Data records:
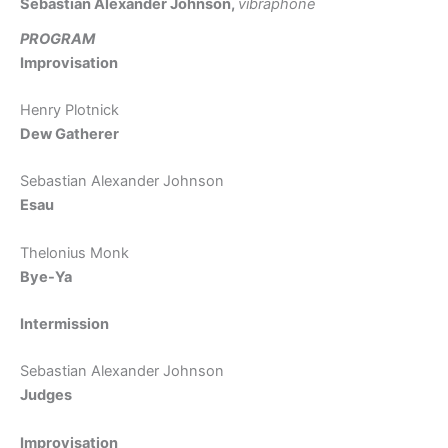
Sebastian Alexander Johnson,
vibraphone
PROGRAM
Improvisation
Henry Plotnick
Dew Gatherer
Sebastian Alexander Johnson
Esau
Thelonius Monk
Bye-Ya
Intermission
Sebastian Alexander Johnson
Judges
Improvisation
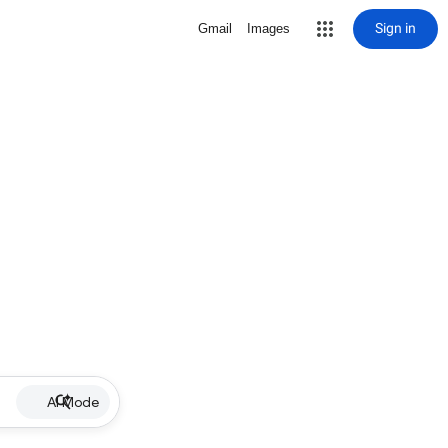
Sign in
Gmail
Images
AI Mode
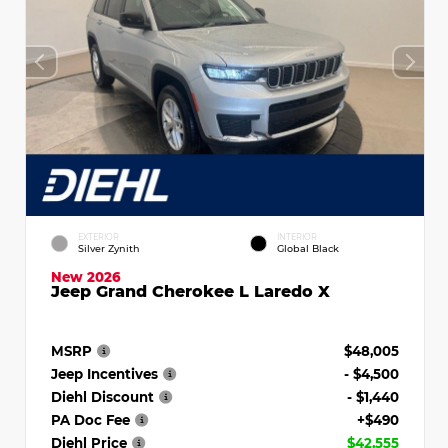
EXTERIOR
INTERIOR
Silver Zynith
Global Black
New 2026
Jeep Grand Cherokee L Laredo X
MSRP
$48,005
Jeep Incentives
- $4,500
Diehl Discount
- $1,440
PA Doc Fee
+$490
Diehl Price
$42,555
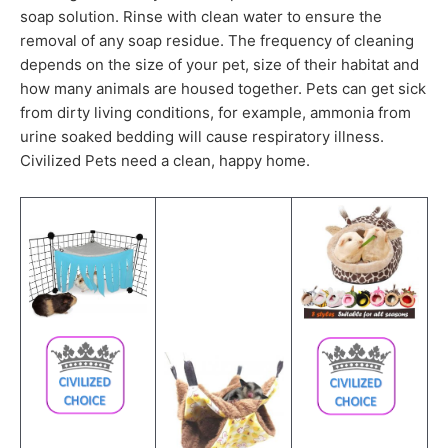
soap solution. Rinse with clean water to ensure the
removal of any soap residue. The frequency of cleaning
depends on the size of your pet, size of their habitat and
how many animals are housed together. Pets can get sick
from dirty living conditions, for example, ammonia from
urine soaked bedding will cause respiratory illness.
Civilized Pets need a clean, happy home.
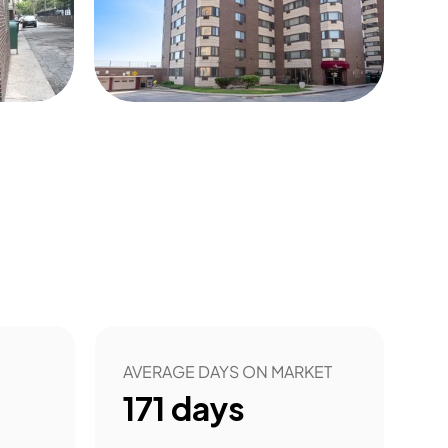
5
AVERAGE DAYS ON MARKET
171
days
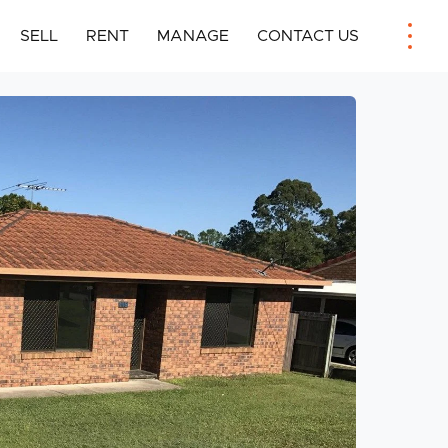
SELL
RENT
MANAGE
CONTACT US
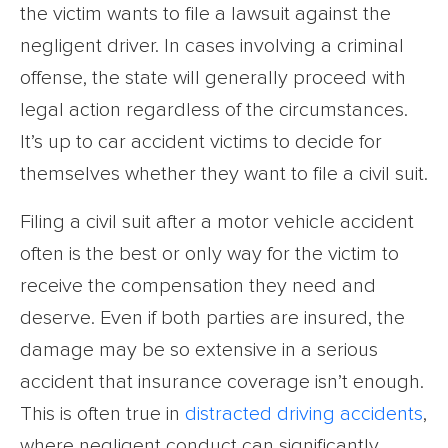
the victim wants to file a lawsuit against the
negligent driver. In cases involving a criminal
offense, the state will generally proceed with
legal action regardless of the circumstances.
It’s up to car accident victims to decide for
themselves whether they want to file a civil suit.
Filing a civil suit after a motor vehicle accident
often is the best or only way for the victim to
receive the compensation they need and
deserve. Even if both parties are insured, the
damage may be so extensive in a serious
accident that insurance coverage isn’t enough.
This is often true in
distracted driving accidents
,
where negligent conduct can significantly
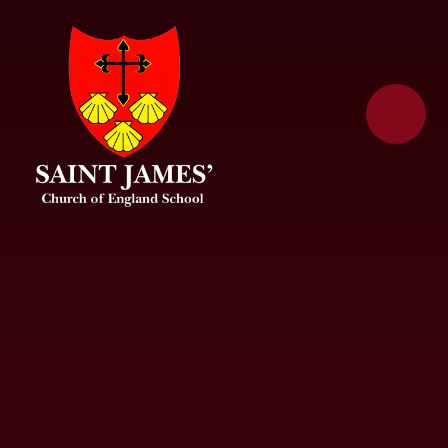
Skip to content ↓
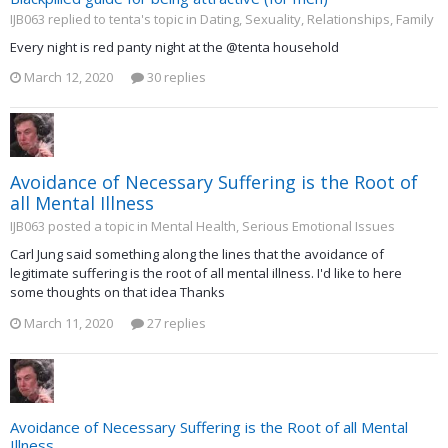
IJB063 replied to tenta's topic in
Dating, Sexuality, Relationships, Family
Every night is red panty night at the @tenta household
March 12, 2020
30 replies
Avoidance of Necessary Suffering is the Root of
all Mental Illness
IJB063 posted a topic in
Mental Health, Serious Emotional Issues
Carl Jung said something along the lines that the avoidance of
legitimate suffering is the root of all mental illness. I'd like to here
some thoughts on that idea Thanks
March 11, 2020
27 replies
Avoidance of Necessary Suffering is the Root of all Mental
Illness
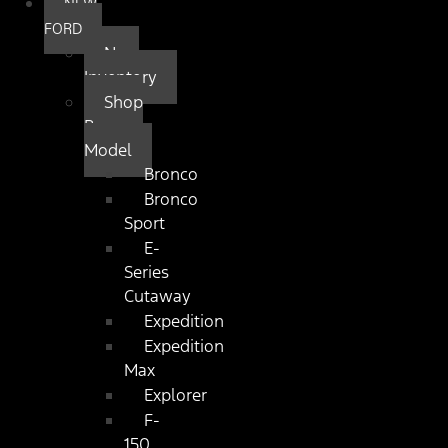
NEW
FORD
New
Inventory
Shop
By
Model
Bronco
Bronco
Sport
E-
Series
Cutaway
Expedition
Expedition
Max
Explorer
F-
150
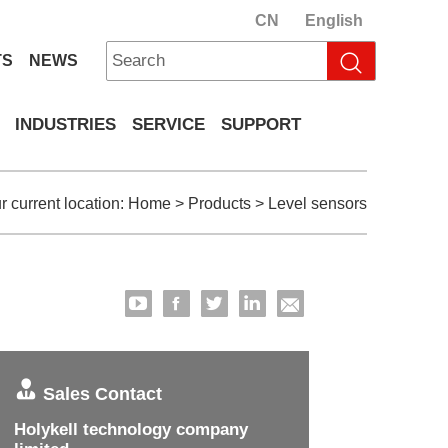
CN
English
TS
NEWS
INDUSTRIES
SERVICE
SUPPORT
r current location:
Home
>
Products
>
Level sensors
Sales Contact
Holykell technology company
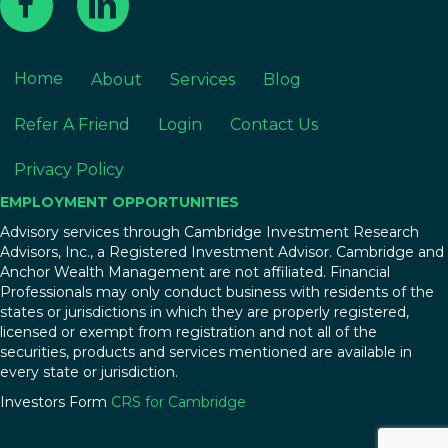
Home
About
Services
Blog
Refer A Friend
Login
Contact Us
Privacy Policy
EMPLOYMENT OPPORTUNITIES
Advisory services through Cambridge Investment Research
Advisors, Inc., a Registered Investment Advisor. Cambridge and
Anchor Wealth Management are not affiliated. Financial
Professionals may only conduct business with residents of the
states or jurisdictions in which they are properly registered,
licensed or exempt from registration and not all of the
securities, products and services mentioned are available in
every state or jurisdiction.
Investors Form
CRS for Cambridge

What you need to do:
Taking the entries above, copy word for word the lines from the one with "Diehl Price" up to and including the one with "EMPLOYMENT OPPORTUNITIES", without any picture.

Completed exercise:
Diehl Price
$42,555
soap solution. Rinse with clean water to ensure the
removal of any soap residue. The frequency of cleaning
depends on the size of your pet, size of their habitat and
how many animals are housed together. Pets can get sick
from dirty living conditions, for example, ammonia from
urine soaked bedding will cause respiratory illness.
Civilized Pets need a clean, happy home.
5
AVERAGE DAYS ON MARKET
171
days
SELL
RENT
MANAGE
CONTACT US
the victim wants to file a lawsuit against the
negligent driver. In cases involving a criminal
offense, the state will generally proceed with
legal action regardless of the circumstances.
It’s up to car accident victims to decide for
themselves whether they want to file a civil suit.
Filing a civil suit after a motor vehicle accident
often is the best or only way for the victim to
receive the compensation they need and
deserve. Even if both parties are insured, the
damage may be so extensive in a serious
accident that insurance coverage isn’t enough.
This is often true in
distracted driving accidents
,
where negligent conduct can significantly
Skip to content ↓
IJB063 replied to tenta's topic in
Dating, Sexuality, Relationships, Family
Every night is red panty night at the @tenta household
March 12, 2020
30 replies
Avoidance of Necessary Suffering is the Root of
all Mental Illness
IJB063 posted a topic in
Mental Health, Serious Emotional Issues
Carl Jung said something along the lines that the avoidance of
legitimate suffering is the root of all mental illness. I'd like to here
some thoughts on that idea Thanks
March 11, 2020
27 replies
Avoidance of Necessary Suffering is the Root of all Mental
Illness
NEW
FORD
New
Inventory
Shop
By
Model
Bronco
Bronco
Sport
E-
Series
Cutaway
Expedition
Expedition
Max
Explorer
F-
150
CN
English
TS
NEWS
INDUSTRIES
SERVICE
SUPPORT
r current location:
Home
>
Products
>
Level sensors
Sales Contact
Holykell technology company
Home
About
Services
Blog
Refer A Friend
Login
Contact Us
Privacy Policy
EMPLOYMENT OPPORTUNITIES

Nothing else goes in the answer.